Seit Herbst 2024 werden Menschen an den Grenzen zu Deutschland kontrolliert – auch, wenn sie aus dem Schengenraum kommen. Laut EU-Kommission gibt es bessere Wege, um die Grenzen zu schützen.
Die EU-Kommission hat Deutschland und acht anderen europäischen Ländern empfohlen, ihre Kontrollen an den Binnengrenzen des Schengenraums zu beenden. Die Voraussetzungen für ein Ende der Kontrollen würden durch den Asyl- und Migrationspakt, der in zehn Tagen in Kraft tritt, erheblich verbessert. Außerdem verweist die Kommission auf das neue digitale Ein- und Ausreisesystem, das seit Herbst 2025 an den Außengrenzen des Schengenraums gilt.
Dazu gebe es effizientere Verfahren zum Grenzschutz als stationäre Kontrollen, etwa selektive Polizeikontrollen oder die Nutzung von biometrischen Identifikationsverfahren. Bis wann Deutschland und die anderen EU-Staaten die innereuropäischen Grenzkontrollen eingestellt haben sollten, konkretisiert die EU-Kommission nicht. Grenzkontrollen seien zwar grundsätzlich mit europäischem Recht vereinbar, müssten aber eine vorübergehende Ausnahme bleiben, heißt es.
Kontrollen schon dreimal verlängert
Nach Angaben der EU-Kommission darf ein Mitgliedsland laut Schengen-Kodex eigentlich nur im Fall „außergewöhnlicher Umstände“ wieder an den Grenzen kontrollieren – und zwar „vorübergehend“ und als „letztes Mittel“.

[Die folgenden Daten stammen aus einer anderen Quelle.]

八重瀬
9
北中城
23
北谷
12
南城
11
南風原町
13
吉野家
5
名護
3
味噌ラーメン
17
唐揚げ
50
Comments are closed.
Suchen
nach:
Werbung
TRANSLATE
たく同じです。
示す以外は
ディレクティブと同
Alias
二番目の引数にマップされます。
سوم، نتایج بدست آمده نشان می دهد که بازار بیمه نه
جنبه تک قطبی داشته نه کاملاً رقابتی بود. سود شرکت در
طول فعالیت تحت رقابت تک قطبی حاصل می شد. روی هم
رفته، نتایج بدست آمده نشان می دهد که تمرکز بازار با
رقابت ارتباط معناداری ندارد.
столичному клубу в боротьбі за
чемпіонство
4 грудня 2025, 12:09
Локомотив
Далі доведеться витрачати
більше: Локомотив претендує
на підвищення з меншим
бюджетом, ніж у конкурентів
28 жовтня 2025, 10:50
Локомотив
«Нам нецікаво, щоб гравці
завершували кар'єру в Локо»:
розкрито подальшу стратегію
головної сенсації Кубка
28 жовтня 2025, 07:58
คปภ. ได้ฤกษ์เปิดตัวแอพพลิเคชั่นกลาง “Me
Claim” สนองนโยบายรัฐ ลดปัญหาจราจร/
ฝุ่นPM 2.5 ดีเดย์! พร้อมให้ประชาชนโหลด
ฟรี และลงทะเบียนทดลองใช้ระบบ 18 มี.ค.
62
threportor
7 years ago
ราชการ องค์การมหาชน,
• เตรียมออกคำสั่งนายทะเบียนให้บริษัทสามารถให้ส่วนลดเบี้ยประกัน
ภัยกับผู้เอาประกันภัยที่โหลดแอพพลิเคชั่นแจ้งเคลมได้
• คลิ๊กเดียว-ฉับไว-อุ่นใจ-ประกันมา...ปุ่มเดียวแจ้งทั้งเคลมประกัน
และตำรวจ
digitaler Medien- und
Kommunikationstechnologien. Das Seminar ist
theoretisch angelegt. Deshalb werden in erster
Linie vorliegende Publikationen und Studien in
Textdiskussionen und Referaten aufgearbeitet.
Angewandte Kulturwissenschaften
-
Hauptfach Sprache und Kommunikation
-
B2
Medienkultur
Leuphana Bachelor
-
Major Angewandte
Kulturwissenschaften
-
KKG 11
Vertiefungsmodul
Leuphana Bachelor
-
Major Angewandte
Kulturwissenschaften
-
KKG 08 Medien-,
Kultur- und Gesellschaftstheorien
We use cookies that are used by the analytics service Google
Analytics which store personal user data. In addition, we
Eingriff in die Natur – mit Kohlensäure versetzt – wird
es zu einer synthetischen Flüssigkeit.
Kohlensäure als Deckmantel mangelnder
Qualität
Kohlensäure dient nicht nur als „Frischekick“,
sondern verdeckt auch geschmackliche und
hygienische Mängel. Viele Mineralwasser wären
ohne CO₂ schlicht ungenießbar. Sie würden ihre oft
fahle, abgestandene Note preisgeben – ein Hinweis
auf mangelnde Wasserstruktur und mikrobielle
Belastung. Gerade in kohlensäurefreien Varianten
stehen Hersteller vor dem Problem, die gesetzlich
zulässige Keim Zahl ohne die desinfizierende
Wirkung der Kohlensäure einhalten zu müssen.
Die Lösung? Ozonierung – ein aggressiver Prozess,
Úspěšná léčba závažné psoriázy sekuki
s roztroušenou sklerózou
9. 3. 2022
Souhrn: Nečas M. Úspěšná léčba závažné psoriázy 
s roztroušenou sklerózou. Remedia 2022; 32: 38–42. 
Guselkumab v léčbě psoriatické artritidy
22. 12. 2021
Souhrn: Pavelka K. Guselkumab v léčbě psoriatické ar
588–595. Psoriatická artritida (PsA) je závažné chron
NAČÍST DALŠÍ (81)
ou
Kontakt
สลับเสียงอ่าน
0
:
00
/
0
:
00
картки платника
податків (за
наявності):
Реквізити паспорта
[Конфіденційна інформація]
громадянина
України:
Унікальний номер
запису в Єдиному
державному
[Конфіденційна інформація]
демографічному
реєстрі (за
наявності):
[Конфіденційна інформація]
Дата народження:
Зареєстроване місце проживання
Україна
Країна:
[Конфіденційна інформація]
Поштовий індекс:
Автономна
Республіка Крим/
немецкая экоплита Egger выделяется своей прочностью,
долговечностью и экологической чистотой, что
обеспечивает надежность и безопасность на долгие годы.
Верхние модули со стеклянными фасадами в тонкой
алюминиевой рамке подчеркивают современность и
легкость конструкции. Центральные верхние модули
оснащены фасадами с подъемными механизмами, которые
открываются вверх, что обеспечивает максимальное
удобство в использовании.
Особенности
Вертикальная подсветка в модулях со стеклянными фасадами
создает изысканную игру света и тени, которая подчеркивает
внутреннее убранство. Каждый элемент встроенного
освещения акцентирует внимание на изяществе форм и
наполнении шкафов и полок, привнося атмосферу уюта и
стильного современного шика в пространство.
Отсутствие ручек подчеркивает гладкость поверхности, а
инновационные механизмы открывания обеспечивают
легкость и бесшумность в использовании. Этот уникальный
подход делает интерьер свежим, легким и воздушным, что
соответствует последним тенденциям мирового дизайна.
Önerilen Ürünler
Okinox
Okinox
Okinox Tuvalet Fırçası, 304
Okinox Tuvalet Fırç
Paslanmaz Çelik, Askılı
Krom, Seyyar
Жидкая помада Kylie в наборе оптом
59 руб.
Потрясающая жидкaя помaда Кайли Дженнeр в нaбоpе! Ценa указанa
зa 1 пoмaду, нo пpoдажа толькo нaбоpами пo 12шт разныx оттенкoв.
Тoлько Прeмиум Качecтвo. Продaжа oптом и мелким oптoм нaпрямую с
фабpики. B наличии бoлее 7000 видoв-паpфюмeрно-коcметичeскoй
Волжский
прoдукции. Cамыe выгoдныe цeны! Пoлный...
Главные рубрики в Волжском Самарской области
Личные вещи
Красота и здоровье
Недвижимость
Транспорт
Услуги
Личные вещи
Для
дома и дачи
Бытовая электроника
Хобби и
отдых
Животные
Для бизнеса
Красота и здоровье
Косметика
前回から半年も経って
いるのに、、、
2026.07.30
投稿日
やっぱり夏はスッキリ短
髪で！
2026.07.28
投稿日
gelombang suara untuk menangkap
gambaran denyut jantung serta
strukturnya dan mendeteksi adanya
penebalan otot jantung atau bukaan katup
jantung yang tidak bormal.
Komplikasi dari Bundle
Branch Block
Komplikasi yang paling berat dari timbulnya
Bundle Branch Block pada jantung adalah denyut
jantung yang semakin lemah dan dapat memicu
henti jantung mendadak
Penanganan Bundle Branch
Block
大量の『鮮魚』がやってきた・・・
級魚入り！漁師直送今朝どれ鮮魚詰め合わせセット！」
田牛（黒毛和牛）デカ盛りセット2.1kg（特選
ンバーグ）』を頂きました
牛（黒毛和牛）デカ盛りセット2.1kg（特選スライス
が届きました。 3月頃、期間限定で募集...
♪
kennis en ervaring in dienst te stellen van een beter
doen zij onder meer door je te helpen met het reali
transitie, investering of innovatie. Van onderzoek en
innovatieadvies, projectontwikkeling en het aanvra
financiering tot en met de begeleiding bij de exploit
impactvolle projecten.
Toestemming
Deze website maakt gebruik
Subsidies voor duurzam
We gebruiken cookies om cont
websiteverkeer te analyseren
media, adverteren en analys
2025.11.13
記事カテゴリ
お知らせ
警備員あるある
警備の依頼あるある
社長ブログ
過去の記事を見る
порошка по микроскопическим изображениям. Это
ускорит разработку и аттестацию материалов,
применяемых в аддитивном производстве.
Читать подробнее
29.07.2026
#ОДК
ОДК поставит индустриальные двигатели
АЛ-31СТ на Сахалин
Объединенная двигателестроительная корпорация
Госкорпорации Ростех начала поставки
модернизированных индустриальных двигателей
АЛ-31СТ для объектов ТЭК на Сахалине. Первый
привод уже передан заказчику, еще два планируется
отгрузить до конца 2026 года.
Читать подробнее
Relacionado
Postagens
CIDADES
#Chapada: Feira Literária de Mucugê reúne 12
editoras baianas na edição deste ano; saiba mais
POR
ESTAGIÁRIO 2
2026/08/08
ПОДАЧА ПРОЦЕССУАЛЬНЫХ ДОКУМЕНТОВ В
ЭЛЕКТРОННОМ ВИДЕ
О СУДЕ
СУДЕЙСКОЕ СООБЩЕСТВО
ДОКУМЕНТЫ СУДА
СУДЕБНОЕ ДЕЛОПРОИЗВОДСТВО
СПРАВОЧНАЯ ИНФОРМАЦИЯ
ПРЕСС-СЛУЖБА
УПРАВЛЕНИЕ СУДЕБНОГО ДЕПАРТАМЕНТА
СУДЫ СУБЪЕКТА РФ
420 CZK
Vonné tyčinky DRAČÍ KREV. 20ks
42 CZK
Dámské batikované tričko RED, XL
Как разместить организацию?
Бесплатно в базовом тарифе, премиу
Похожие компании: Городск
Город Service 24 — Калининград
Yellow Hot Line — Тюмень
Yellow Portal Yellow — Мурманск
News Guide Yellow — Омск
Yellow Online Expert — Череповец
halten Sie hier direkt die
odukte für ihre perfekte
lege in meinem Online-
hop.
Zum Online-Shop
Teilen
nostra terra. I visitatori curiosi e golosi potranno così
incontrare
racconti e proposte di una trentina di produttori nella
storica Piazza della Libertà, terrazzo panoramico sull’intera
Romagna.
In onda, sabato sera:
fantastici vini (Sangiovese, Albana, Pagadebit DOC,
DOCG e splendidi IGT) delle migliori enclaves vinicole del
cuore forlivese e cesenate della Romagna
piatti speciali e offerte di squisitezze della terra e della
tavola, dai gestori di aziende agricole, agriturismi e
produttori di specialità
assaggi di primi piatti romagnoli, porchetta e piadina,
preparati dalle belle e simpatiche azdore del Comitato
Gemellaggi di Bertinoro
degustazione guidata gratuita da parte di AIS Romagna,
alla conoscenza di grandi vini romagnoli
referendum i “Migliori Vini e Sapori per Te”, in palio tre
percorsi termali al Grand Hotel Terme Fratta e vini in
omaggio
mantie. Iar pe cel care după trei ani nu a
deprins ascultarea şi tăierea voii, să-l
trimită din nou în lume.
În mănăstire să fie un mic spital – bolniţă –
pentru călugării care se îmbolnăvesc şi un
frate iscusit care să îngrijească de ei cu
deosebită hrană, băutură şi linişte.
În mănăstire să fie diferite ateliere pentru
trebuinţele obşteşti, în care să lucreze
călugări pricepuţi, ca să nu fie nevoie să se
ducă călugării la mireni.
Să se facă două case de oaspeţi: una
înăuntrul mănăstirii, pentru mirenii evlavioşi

In Deutschland finden Kontrollen an allen Landesgrenzen bereits seit September 2024 statt. Angeordnet wurden sie von der ehemaligen Bundesinnenministerin Nancy Faeser (SPD). Im Mai vergangenen Jahres hatte ihr Nachfolger Alexander Dobrindt (CSU) sie weiter intensiviert. Insgesamt wurden die Grenzkontrollen bereits dreimal verlängert – zuletzt bis Mitte September 2026.
Zahl der irregulären Grenzübertritte rückläufig
Derzeit kontrollieren neben Deutschland noch Österreich, Dänemark, Frankreich, Italien, die Niederlande, Norwegen, Slowenien und Schweden an ihren Grenzen zu anderen Schengenländern. Norwegen ist zwar kein EU-Mitglied, aber Teil des Schengenraums.
Die meisten begründen die Kontrollen mit Bedrohungen für die öffentliche Sicherheit, die von unkontrollierter Einwanderung, organisierter Kriminalität oder terroristischen Aktivitäten ausgingen. Nach Angaben der Grenzschutzagentur Frontex ist die Zahl der irregulären Grenzübertritte in die EU im ersten Drittel 2026 um 40 Prozent zurückgegangen.